Your 2018 Taxes

  • You may just be getting to your taxes because of your busy schedule; expect some differences because of tax reform legislation passed in 2018
  • The higher standard deductions and lack of dependent exemptions will probably make the most difference to the most people
  • You can always adjust your W4 withholdings to get a different result next year

If you’re like a lot of time-crunched lawyers, you’re just now getting around to your taxes.

You’ve probably heard some grumbling about stark differences between tax refunds from 2017 and tax refunds from 2018—and that grumbling is not always the happy kind. It’s true that there have been some changes in the tax laws, and whether those changes will be positive or negative depends on your situation.

In the beginning of 2018, Congress passed the largest piece of tax reform legislation in more than three decades, affecting most taxpayers. The list of changes is long, but let’s focus on the ones that will have the biggest effect on the most people.

Standard deductions: The new standard deductions are higher—$12,000 for single filers, $18,000 for heads of household and $24,000 for married people filing jointly.

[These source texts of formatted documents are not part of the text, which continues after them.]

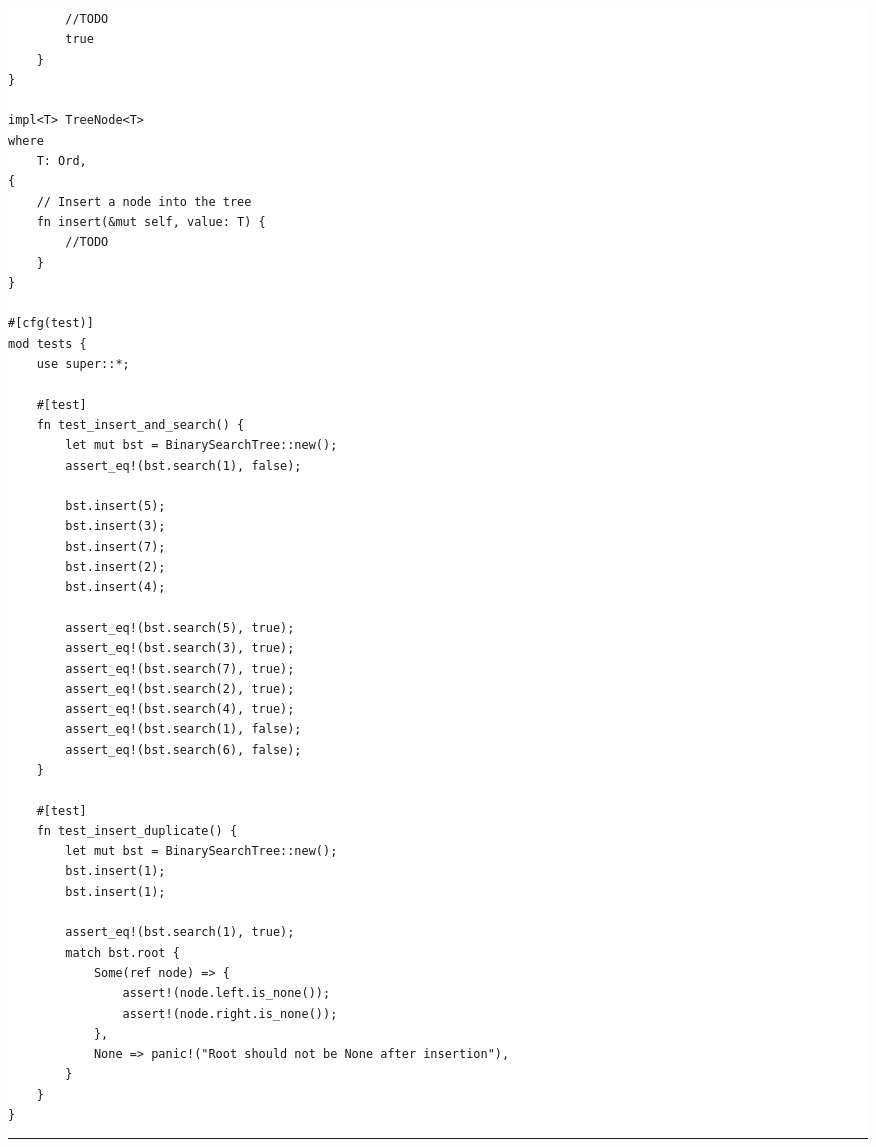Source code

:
 ```rust,editable
        //TODO
        true
    }
}

impl<T> TreeNode<T>
where
    T: Ord,
{
    // Insert a node into the tree
    fn insert(&mut self, value: T) {
        //TODO
    }
}

#[cfg(test)]
mod tests {
    use super::*;

    #[test]
    fn test_insert_and_search() {
        let mut bst = BinarySearchTree::new();
        assert_eq!(bst.search(1), false);
        
        bst.insert(5);
        bst.insert(3);
        bst.insert(7);
        bst.insert(2);
        bst.insert(4);
        
        assert_eq!(bst.search(5), true);
        assert_eq!(bst.search(3), true);
        assert_eq!(bst.search(7), true);
        assert_eq!(bst.search(2), true);
        assert_eq!(bst.search(4), true);
        assert_eq!(bst.search(1), false);
        assert_eq!(bst.search(6), false);
    }

    #[test]
    fn test_insert_duplicate() {
        let mut bst = BinarySearchTree::new();
        bst.insert(1);
        bst.insert(1);
   
        assert_eq!(bst.search(1), true);
        match bst.root {
            Some(ref node) => {
                assert!(node.left.is_none());
                assert!(node.right.is_none());
            },
            None => panic!("Root should not be None after insertion"),
        }
    }
}    
```

---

You have always had the choice to itemize or take the standard deduction, but the higher standard deduction means that itemizing won’t make sense for most people.

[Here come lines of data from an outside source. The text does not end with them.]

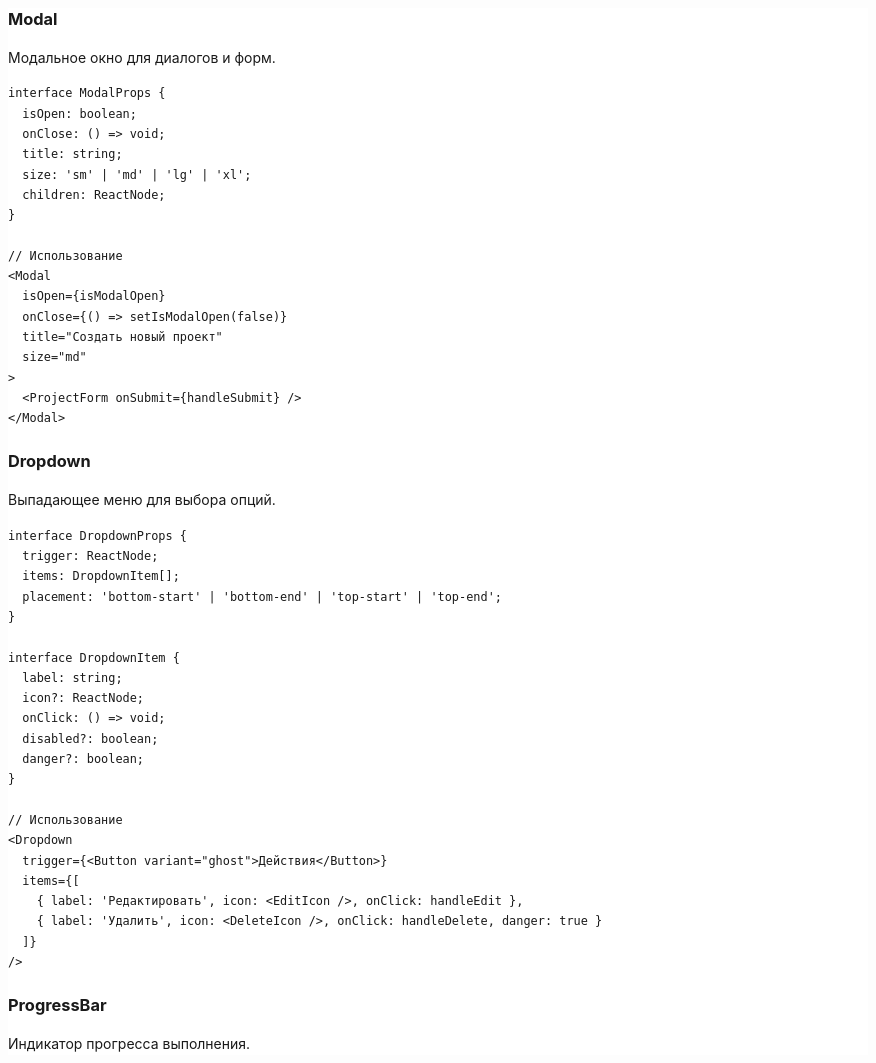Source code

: ### Modal
Модальное окно для диалогов и форм.

```tsx
interface ModalProps {
  isOpen: boolean;
  onClose: () => void;
  title: string;
  size: 'sm' | 'md' | 'lg' | 'xl';
  children: ReactNode;
}

// Использование
<Modal 
  isOpen={isModalOpen} 
  onClose={() => setIsModalOpen(false)}
  title="Создать новый проект"
  size="md"
>
  <ProjectForm onSubmit={handleSubmit} />
</Modal>
```

### Dropdown
Выпадающее меню для выбора опций.

```tsx
interface DropdownProps {
  trigger: ReactNode;
  items: DropdownItem[];
  placement: 'bottom-start' | 'bottom-end' | 'top-start' | 'top-end';
}

interface DropdownItem {
  label: string;
  icon?: ReactNode;
  onClick: () => void;
  disabled?: boolean;
  danger?: boolean;
}

// Использование
<Dropdown
  trigger={<Button variant="ghost">Действия</Button>}
  items={[
    { label: 'Редактировать', icon: <EditIcon />, onClick: handleEdit },
    { label: 'Удалить', icon: <DeleteIcon />, onClick: handleDelete, danger: true }
  ]}
/>
```

### ProgressBar
Индикатор прогресса выполнения.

State and Local Income Tax (SALT) deductions: The new law limits deductions to $10,000. This will make the biggest difference to those in states with the highest property taxes, like New Jersey, California, and Illinois.

Medical expense deductions: It used to be that medical expenses had to exceed 10% of your annual income before you could deduct them. Now you can deduct those expenses if they exceed 7.5%, but only if you itemize.

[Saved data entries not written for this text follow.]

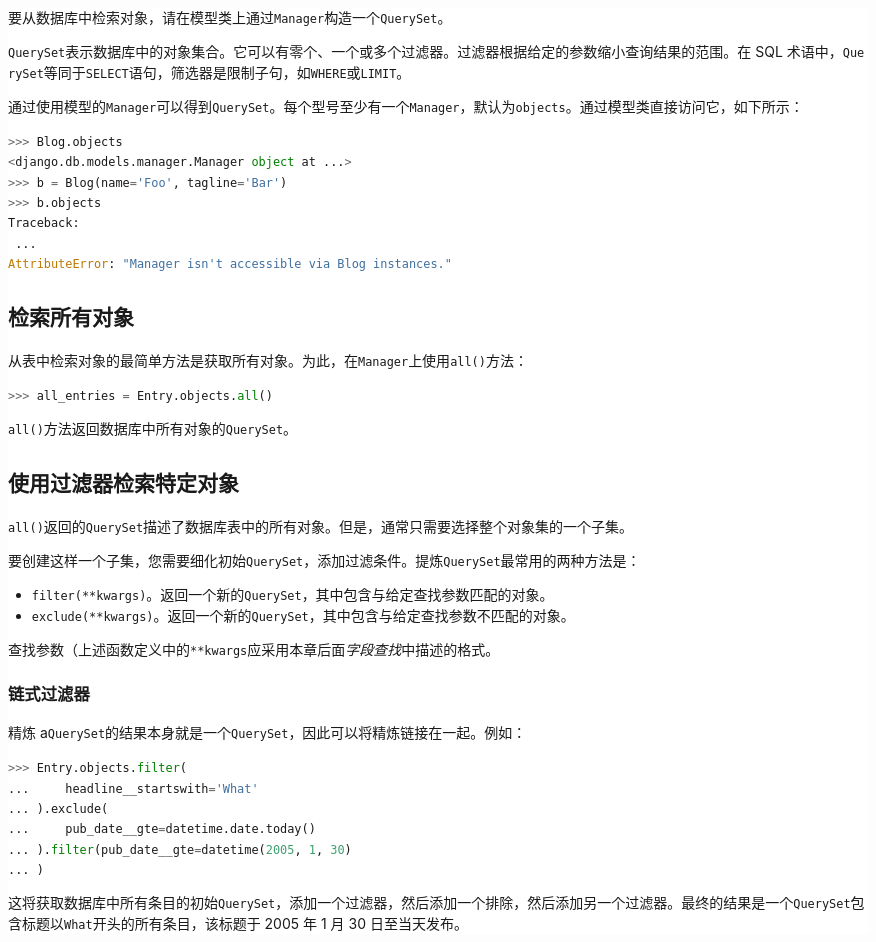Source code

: 要从数据库中检索对象，请在模型类上通过`Manager`构造一个`QuerySet`。

`QuerySet`表示数据库中的对象集合。它可以有零个、一个或多个过滤器。过滤器根据给定的参数缩小查询结果的范围。在 SQL 术语中，`QuerySet`等同于`SELECT`语句，筛选器是限制子句，如`WHERE`或`LIMIT`。

通过使用模型的`Manager`可以得到`QuerySet`。每个型号至少有一个`Manager`，默认为`objects`。通过模型类直接访问它，如下所示：

```py
>>> Blog.objects
<django.db.models.manager.Manager object at ...>
>>> b = Blog(name='Foo', tagline='Bar')
>>> b.objects
Traceback:
 ...
AttributeError: "Manager isn't accessible via Blog instances."

```

## 检索所有对象

从表中检索对象的最简单方法是获取所有对象。为此，在`Manager`上使用`all()`方法：

```py
>>> all_entries = Entry.objects.all()

```

`all()`方法返回数据库中所有对象的`QuerySet`。

## 使用过滤器检索特定对象

`all()`返回的`QuerySet`描述了数据库表中的所有对象。但是，通常只需要选择整个对象集的一个子集。

要创建这样一个子集，您需要细化初始`QuerySet`，添加过滤条件。提炼`QuerySet`最常用的两种方法是：

*   `filter(**kwargs)`。返回一个新的`QuerySet`，其中包含与给定查找参数匹配的对象。
*   `exclude(**kwargs)`。返回一个新的`QuerySet`，其中包含与给定查找参数不匹配的对象。

查找参数（上述函数定义中的`**kwargs`应采用本章后面*字段查找*中描述的格式。

### 链式过滤器

精炼 a`QuerySet`的结果本身就是一个`QuerySet`，因此可以将精炼链接在一起。例如：

```py
>>> Entry.objects.filter(
...     headline__startswith='What'
... ).exclude(
...     pub_date__gte=datetime.date.today()
... ).filter(pub_date__gte=datetime(2005, 1, 30)
... )

```

这将获取数据库中所有条目的初始`QuerySet`，添加一个过滤器，然后添加一个排除，然后添加另一个过滤器。最终的结果是一个`QuerySet`包含标题以`What`开头的所有条目，该标题于 2005 年 1 月 30 日至当天发布。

Increased child tax credit—but no more dependent exemptions: Parents used to be able to take exemptions up to $4,050, but that’s gone. The child tax credit has been raised from $1,000 to $2,000. There is also a new $500 credit for non-child dependents, which includes elderly parents and children over the age of 17.

Will any of these tax changes affect your financial planning from now on? Should they?

Moving expenses are no longer deductible: But if your employer reimburses you for moving expenses, it is no longer taxed as income.

529 accounts can now be used for K-12: These accounts were previously only used for college expenses, but parents can now use them to pay for private school tuition.

If you end up owing more than you did last year, you can always adjust your withholdings on your W4 to get a different result next year. Try the IRS withholding calculator here to figure it out. The sooner you make any changes, the better.